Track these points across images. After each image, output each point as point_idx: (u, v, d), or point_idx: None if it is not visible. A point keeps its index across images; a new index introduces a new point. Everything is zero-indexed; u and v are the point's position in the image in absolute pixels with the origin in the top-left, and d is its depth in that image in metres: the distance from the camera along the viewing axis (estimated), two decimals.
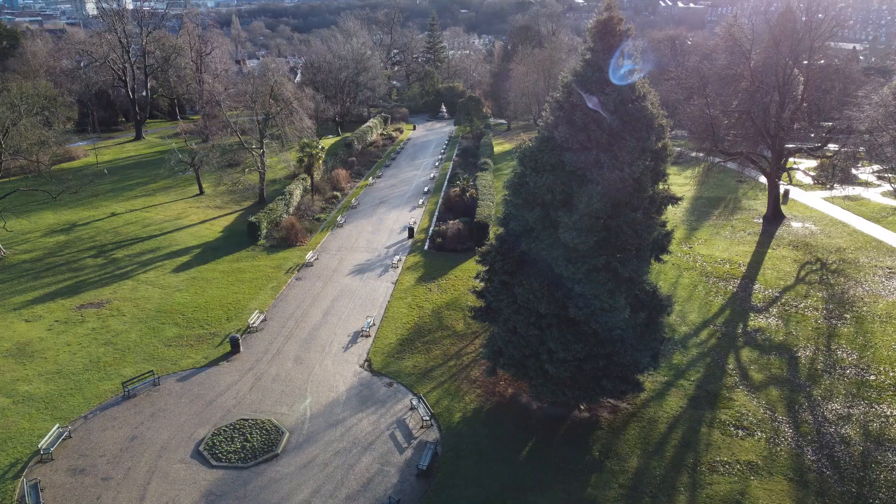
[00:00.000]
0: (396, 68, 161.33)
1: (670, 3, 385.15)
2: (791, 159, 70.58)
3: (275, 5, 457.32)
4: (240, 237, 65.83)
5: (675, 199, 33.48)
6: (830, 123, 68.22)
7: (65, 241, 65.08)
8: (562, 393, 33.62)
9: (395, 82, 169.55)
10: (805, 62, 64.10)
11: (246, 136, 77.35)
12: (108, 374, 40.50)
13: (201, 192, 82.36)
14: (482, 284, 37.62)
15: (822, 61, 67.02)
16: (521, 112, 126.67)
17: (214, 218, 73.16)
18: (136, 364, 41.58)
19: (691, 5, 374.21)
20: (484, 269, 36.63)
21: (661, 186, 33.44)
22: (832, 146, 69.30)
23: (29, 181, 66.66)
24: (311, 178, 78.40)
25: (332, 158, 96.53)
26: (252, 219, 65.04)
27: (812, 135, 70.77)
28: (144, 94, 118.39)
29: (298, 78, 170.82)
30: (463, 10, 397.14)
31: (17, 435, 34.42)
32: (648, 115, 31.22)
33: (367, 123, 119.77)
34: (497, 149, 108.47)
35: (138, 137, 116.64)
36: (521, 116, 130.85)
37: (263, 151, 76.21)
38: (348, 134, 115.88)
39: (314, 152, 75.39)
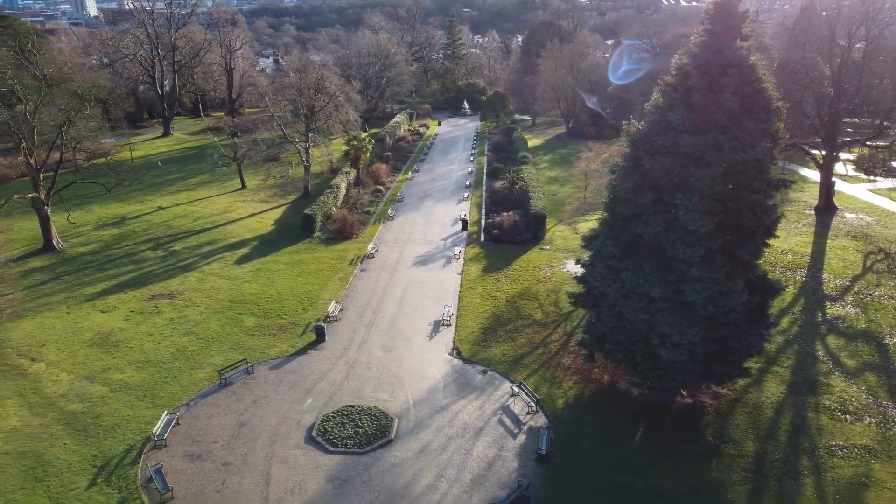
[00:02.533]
0: (416, 65, 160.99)
1: (673, 2, 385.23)
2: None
3: (276, 5, 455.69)
4: (293, 230, 65.61)
5: (787, 183, 33.51)
6: (878, 120, 68.12)
7: (118, 234, 64.86)
8: (671, 378, 33.48)
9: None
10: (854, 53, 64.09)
11: (288, 130, 77.11)
12: (197, 362, 40.31)
13: (243, 187, 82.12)
14: (582, 270, 37.52)
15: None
16: (548, 107, 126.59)
17: (262, 211, 72.94)
18: (223, 353, 41.39)
19: (694, 3, 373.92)
20: (587, 254, 36.52)
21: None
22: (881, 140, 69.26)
23: (86, 174, 66.32)
24: (358, 171, 78.24)
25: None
26: (307, 211, 64.88)
27: (858, 126, 70.79)
28: (171, 90, 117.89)
29: None
30: (466, 10, 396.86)
31: (122, 422, 34.23)
32: (767, 97, 31.17)
33: (395, 119, 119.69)
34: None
35: (166, 134, 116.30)
36: (546, 112, 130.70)
37: (309, 145, 76.08)
38: (377, 129, 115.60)
39: (361, 145, 75.14)
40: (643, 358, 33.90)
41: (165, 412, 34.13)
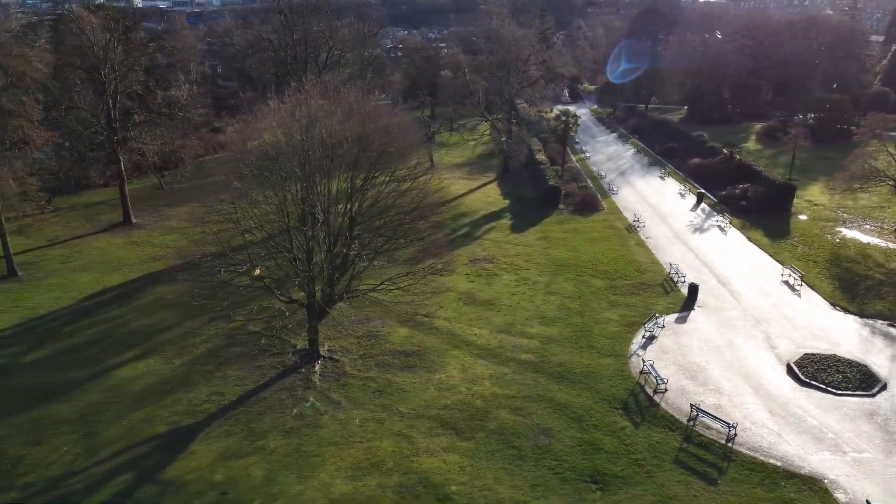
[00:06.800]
0: None
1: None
2: None
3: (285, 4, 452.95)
4: (531, 202, 65.92)
5: None
6: None
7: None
8: None
9: None
10: None
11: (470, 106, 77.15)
12: (592, 318, 40.43)
13: (432, 165, 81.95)
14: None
15: None
16: (670, 94, 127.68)
17: (477, 188, 73.15)
18: (609, 309, 41.47)
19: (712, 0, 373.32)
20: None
21: None
22: None
23: None
24: (565, 146, 78.21)
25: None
26: (553, 184, 65.30)
27: None
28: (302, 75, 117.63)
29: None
30: (482, 6, 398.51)
31: (593, 370, 34.32)
32: None
33: (520, 104, 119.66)
34: None
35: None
36: (670, 98, 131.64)
37: (512, 124, 76.13)
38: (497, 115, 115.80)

### Task directions
Give back the whole listing as it stands, minus its pictures.

### Solution to this problem
Track these points across images. After each image, output each point as point_idx: (u, v, d), or point_idx: None if it is not visible. A point keeps its index across images; a new index introduces a new point. Everything is zero-indexed; u and v are the point's position in the image in absolute pixels with the origin in the top-left, and d is its depth in that image in metres: the distance from the camera along the viewing axis (estimated), two decimals.
[00:00.000]
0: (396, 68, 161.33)
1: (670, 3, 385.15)
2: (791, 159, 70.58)
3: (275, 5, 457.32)
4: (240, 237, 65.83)
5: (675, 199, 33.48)
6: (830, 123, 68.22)
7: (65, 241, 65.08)
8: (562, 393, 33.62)
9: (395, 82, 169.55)
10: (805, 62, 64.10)
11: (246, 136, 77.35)
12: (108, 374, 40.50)
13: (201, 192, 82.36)
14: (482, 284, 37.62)
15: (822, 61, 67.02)
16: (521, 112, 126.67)
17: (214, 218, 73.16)
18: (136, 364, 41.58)
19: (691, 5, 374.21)
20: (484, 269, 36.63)
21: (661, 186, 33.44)
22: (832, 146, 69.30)
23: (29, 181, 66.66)
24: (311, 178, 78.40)
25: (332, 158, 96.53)
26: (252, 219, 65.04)
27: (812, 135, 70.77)
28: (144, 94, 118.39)
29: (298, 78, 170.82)
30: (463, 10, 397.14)
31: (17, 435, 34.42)
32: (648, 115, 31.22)
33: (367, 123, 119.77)
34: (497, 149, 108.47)
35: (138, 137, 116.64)
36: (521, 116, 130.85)
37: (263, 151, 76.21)
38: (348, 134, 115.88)
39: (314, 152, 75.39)
[00:02.533]
0: (416, 65, 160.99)
1: (673, 2, 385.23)
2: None
3: (276, 5, 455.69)
4: (293, 230, 65.61)
5: (787, 183, 33.51)
6: (878, 120, 68.12)
7: (118, 234, 64.86)
8: (671, 378, 33.48)
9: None
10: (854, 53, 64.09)
11: (288, 130, 77.11)
12: (197, 362, 40.31)
13: (243, 187, 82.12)
14: (582, 270, 37.52)
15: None
16: (548, 107, 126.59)
17: (262, 211, 72.94)
18: (223, 353, 41.39)
19: (694, 3, 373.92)
20: (587, 254, 36.52)
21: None
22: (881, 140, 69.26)
23: (86, 174, 66.32)
24: (358, 171, 78.24)
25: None
26: (307, 211, 64.88)
27: (858, 126, 70.79)
28: (171, 90, 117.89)
29: None
30: (466, 10, 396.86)
31: (122, 422, 34.23)
32: (767, 97, 31.17)
33: (395, 119, 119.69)
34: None
35: (166, 134, 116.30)
36: (546, 112, 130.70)
37: (309, 145, 76.08)
38: (377, 129, 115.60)
39: (361, 145, 75.14)
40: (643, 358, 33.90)
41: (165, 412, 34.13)
[00:06.800]
0: None
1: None
2: None
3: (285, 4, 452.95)
4: (531, 202, 65.92)
5: None
6: None
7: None
8: None
9: None
10: None
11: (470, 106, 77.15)
12: (592, 318, 40.43)
13: (432, 165, 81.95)
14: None
15: None
16: (670, 94, 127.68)
17: (477, 188, 73.15)
18: (609, 309, 41.47)
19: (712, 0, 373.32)
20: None
21: None
22: None
23: None
24: (565, 146, 78.21)
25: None
26: (553, 184, 65.30)
27: None
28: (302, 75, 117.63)
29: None
30: (482, 6, 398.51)
31: (593, 370, 34.32)
32: None
33: (520, 104, 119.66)
34: None
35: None
36: (670, 98, 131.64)
37: (512, 124, 76.13)
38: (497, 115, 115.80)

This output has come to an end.